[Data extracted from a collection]
##########
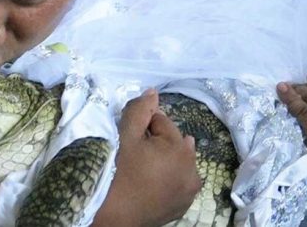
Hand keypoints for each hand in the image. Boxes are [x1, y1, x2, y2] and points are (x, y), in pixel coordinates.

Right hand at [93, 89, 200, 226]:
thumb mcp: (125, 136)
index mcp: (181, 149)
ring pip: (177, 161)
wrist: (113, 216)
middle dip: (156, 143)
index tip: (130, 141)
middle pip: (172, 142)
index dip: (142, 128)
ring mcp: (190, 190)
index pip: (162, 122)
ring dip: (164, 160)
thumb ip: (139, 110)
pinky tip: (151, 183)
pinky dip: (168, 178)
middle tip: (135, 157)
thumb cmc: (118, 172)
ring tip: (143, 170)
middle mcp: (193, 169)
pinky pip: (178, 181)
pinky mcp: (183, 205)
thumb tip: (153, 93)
##########
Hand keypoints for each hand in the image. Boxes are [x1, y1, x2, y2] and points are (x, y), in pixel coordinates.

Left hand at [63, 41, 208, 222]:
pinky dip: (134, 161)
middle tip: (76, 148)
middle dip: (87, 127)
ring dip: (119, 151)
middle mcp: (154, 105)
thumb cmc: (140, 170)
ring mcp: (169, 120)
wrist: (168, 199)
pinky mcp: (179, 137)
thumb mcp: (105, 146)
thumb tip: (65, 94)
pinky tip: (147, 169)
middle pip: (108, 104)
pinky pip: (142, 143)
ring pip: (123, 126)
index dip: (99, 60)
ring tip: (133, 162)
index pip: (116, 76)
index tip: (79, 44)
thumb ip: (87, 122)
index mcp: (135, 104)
##########
GOAL OF THE EXERCISE: All that is wanted is an exact copy of the lines above from the one with "middle pip: (172, 142)" through the one with "thumb tip: (153, 93)", with both ends included.

RESPONSE TO THIS EXERCISE:
middle pip: (172, 142)
index dip: (142, 128)
ring mcp: (190, 190)
index pip: (162, 122)
ring dip: (164, 160)
thumb ip: (139, 110)
pinky tip: (151, 183)
pinky dip: (168, 178)
middle tip: (135, 157)
thumb cmc: (118, 172)
ring tip: (143, 170)
middle mcp: (193, 169)
pinky pip: (178, 181)
pinky mcp: (183, 205)
thumb tip: (153, 93)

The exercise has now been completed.